**Excerpt provided**.
Learning how to code with a cyber robot in a STEM online learning environment wasn’t always a possibility. Unique spaces of interaction like the ones we have in the Cyber Robotics Coding Competitions are still new and fresh, and we are constantly trying to improve them.
When we go to the roots of everything to learn more about the first programmer of the world, what’s the first thing that comes to mind? How do you imagine this person? When do you think this person first learned how to program?
We’re here to answer all these questions and to speak a bit more about someone who, literally, changed the world. Allow us to introduce you to Ada Lovelace, the first programmer in the world.
Who was Ada Lovelace?
Ada Lovelace was born in London, in 1815. She was a mathematician who worked on a mechanical general-purpose computer known as the Analytical Engine. Among other bright successes, she recognized that the machine could go way beyond simple and pure calculations, publishing then the first algorithm intended to be carried out by a machine like this one.
Besides being an extraordinary mathematician, Ada Lovelace was also a writer. Her mixed career path enabled her to get in touch with scientists like Charles Wheatstone, Andrew Crosse, among others, and even with the outstanding writer Charles Dickens.
Poetical Science: Ada Lovelace and Linda Liukas
Ada Lovelace defined her work as “poetical science”, which helps us understand how strong her legacy is. Nowadays, people like Linda Liukas also talk about similar concepts while mixing, just like Ada, literature, writing and programming.
Just like a number of scientists in our history, Ada Lovelace likes to call herself both an analyst and a metaphysician. Even though, not every scientist likes to recognize their connection with metaphysics.

**Material provided**.
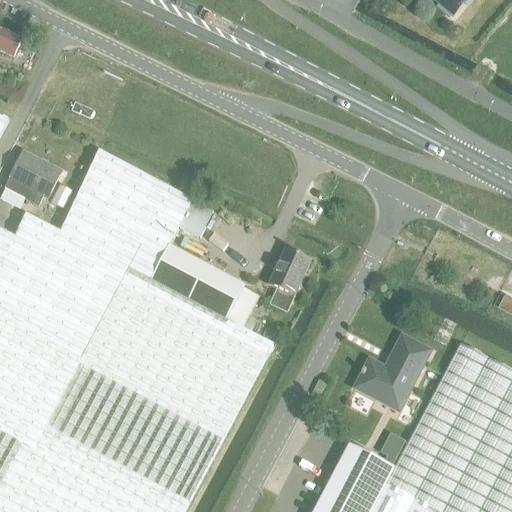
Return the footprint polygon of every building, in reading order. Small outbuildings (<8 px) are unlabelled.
[(454,20),(471,0),(436,0),(440,3),(438,6),(454,20)] [(0,54),(12,61),(21,43),(0,32),(0,54)] [(98,154),(59,235),(226,325),(245,289),(170,250),(193,203),(98,154)] [(4,193),(25,204),(38,210),(43,201),(48,203),(62,176),(23,157),(4,193)] [(60,189),(51,206),(63,211),(71,194),(60,189)] [(184,511),(271,350),(226,325),(59,235),(25,217),(10,248),(0,242),(0,511),(184,511)] [(286,317),(309,266),(285,255),(269,290),(278,294),(270,310),(286,317)] [(511,301),(504,297),(497,311),(511,318),(511,301)] [(398,415),(430,354),(402,339),(385,372),(368,363),(353,391),(398,415)] [(372,511),(511,511),(511,374),(460,347),(394,472),(372,511)] [(390,437),(380,456),(387,460),(384,465),(391,469),(404,445),(390,437)] [(313,511),(372,511),(393,472),(348,448),(319,501),(313,511)]
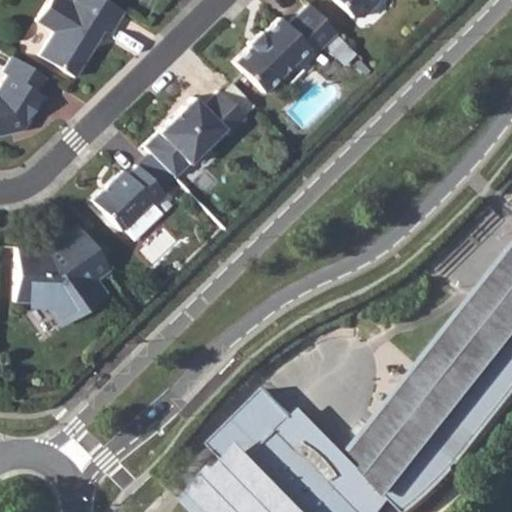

**The task**. Transcribe the Ada Lovelace article starting with "Ada Lovelace was born" and going on through "like this one.". Use only the Ada Lovelace article.

**The answer**.
Ada Lovelace was born in London, in 1815. She was a mathematician who worked on a mechanical general-purpose computer known as the Analytical Engine. Among other bright successes, she recognized that the machine could go way beyond simple and pure calculations, publishing then the first algorithm intended to be carried out by a machine like this one.